The Durban Conference of Parties is over. There may be a signed document to show for the conference, however this document, laying the way for the Durban Platform, merely saved the negotiations. Potentially irreversible and catastrophic climate change is still a possible, Earth-shattering reality.
Firstly, the legal implications are woolly and subject to interpretation – instead of being ‘legally binding’, it is to be ‘a protocol, another legal instrument or a legal outcome’. This hazy phrasing left even UN negotiator Tomasz Chruszczow unclear, telling reporters to ‘ask the lawyers’ as to what it meant. The problem with the Durban Platform is that even if a viable protocol is produced by 2015 (the latest it should be, according to the second commitment period), it will not be implemented until 2020. By the UN’s own admission, between now and 2020, there is a significant shortfall in the voluntary commitments required to prevent more than 2oC of global warming (to the tune of some six billion tonnes of CO2).
In addition, there is no agreement on either a long-term goal for 2050 emissions reduction, or a timeframe for emissions to peak. The International Energy Agency (IEA) recently reported that the window for action on climate change is still open, but closing fast, citing that if significant energy infrastructure changes are not made by 2017 (long before anything laid out by the Durban Platform is achieved), then we will already be locked in to a high carbon future – this gives the world five years to act. Is this long enough to change many governments’ view on climate change?
Not only do countries and regions which make early progress towards greater energy efficiency and effective deployment of alternative energy strengthen their competitive advantage, but those who muddle along and delay the transformation will find their competitive position eroded. Delayed action could lead to a 4-6oC global temperature increase, which would “condemn most of Africa and the small island states to climate catastrophe.” stated the Chair of Friends of the Earth International, Nnimmo Bassey. Similarly, Greenpeace places the blame for the failure on the governments, especially the US, for heeding the polluters and pushing for a get-out clause, which would spell disaster for those most in need of firm action.

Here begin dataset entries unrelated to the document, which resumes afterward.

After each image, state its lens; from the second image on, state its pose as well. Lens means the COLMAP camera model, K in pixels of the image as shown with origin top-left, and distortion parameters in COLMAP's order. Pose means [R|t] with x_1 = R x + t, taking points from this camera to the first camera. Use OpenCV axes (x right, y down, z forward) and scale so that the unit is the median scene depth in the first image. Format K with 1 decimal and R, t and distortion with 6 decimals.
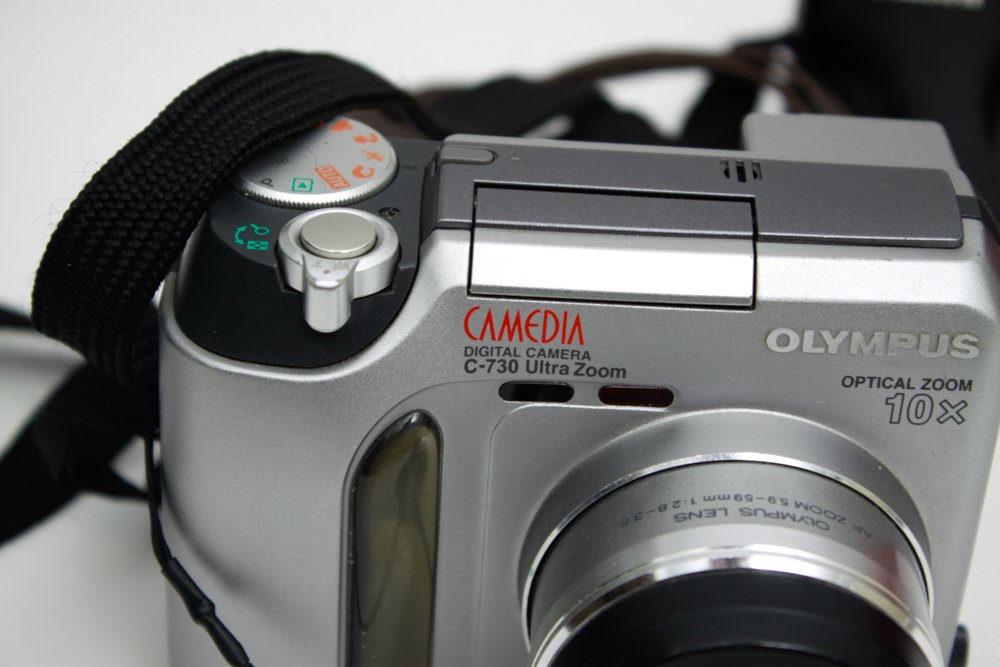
lens RADIAL K [[2292.2, 0, 498.2], [0, 2292.2, 336.6], [0, 0, 1]] dist [0.078985, 0.000000]
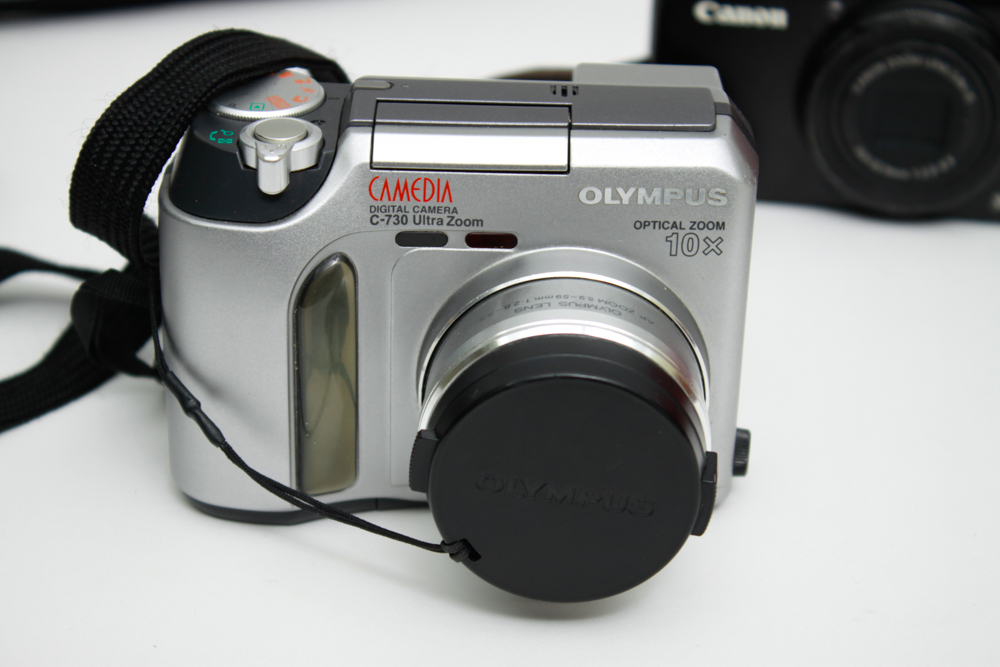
lens RADIAL K [[2292.2, 0, 496.8], [0, 2292.2, 337.3], [0, 0, 1]] dist [0.078985, 0.000000]
pose [[0.999536, -0.028145, -0.011641, 0.078343], [0.026719, 0.993742, -0.108453, 0.241036], [0.014621, 0.108092, 0.994033, -0.415208]]
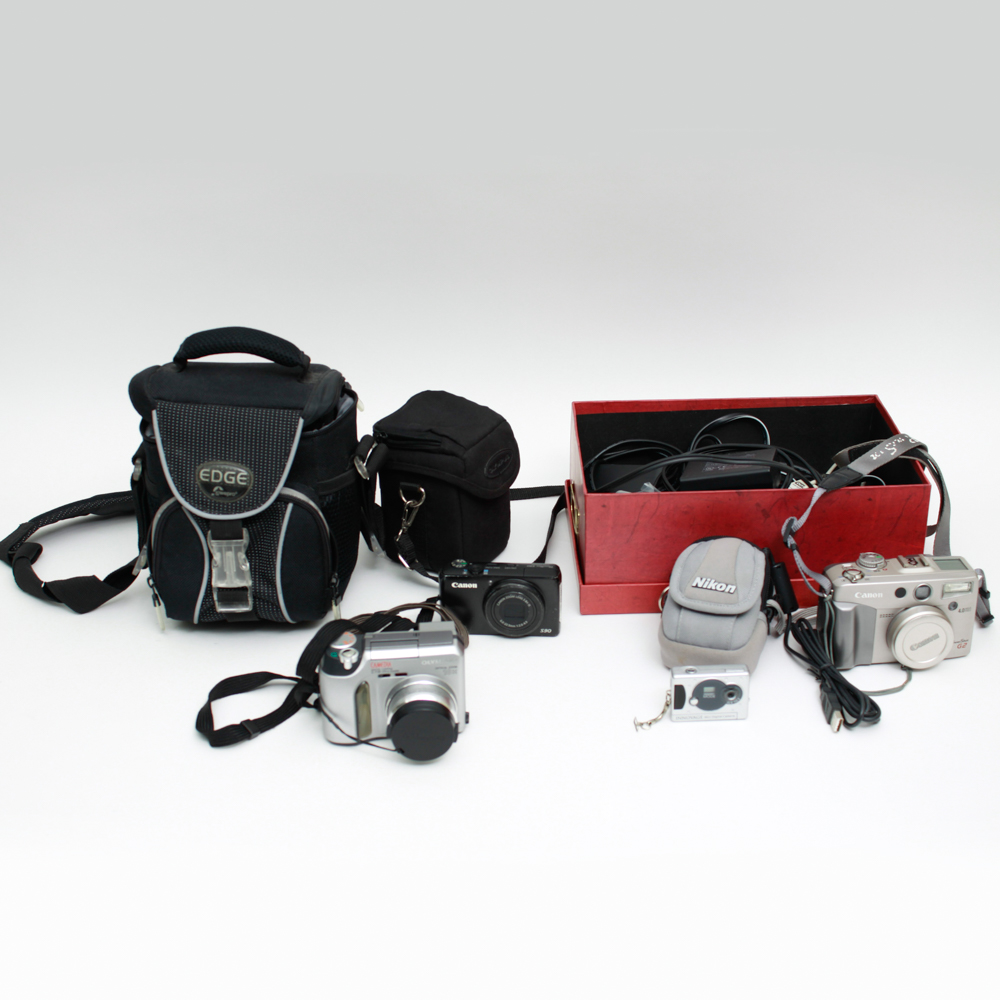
lens RADIAL K [[1617.3, 0, 516.5], [0, 1617.3, 561.0], [0, 0, 1]] dist [0.012909, 0.000000]
pose [[0.992299, -0.103102, 0.068643, 0.099064], [0.108437, 0.990947, -0.079158, 0.097765], [-0.059860, 0.085991, 0.994496, -3.192481]]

There are two overarching holes in the Durban Platform: it does not have the legal clarity required to provide assurance that countries are serious about making significant change, or give specific, binding targets or even state a goal, further than keeping the world below a 2oC temperature increase. Even if it does manage to arrive at a positive outcome in 2015, it will be, according to research by the IEA too late to prevent an increase above 2oC. This sentiment is highlighted by Asad Rehman of Friends of the Earth, stating that the conference was a case of ‘smoke and mirrors – we need more action and less talk’, exactly what the conference has not delivered. Therefore, however great it is that significant agreement has been reached, the agreement will not do what is required of it. What is required are the changes that can be made at home, as 80 per cent of energy savings in EU building stock are possible, using existing technologies, skilled know-how and smart financing. Clearly the result inDurban was better than expected, but more joined-up, objective thinking is necessary if we are to avoid the worse consequences of climate change.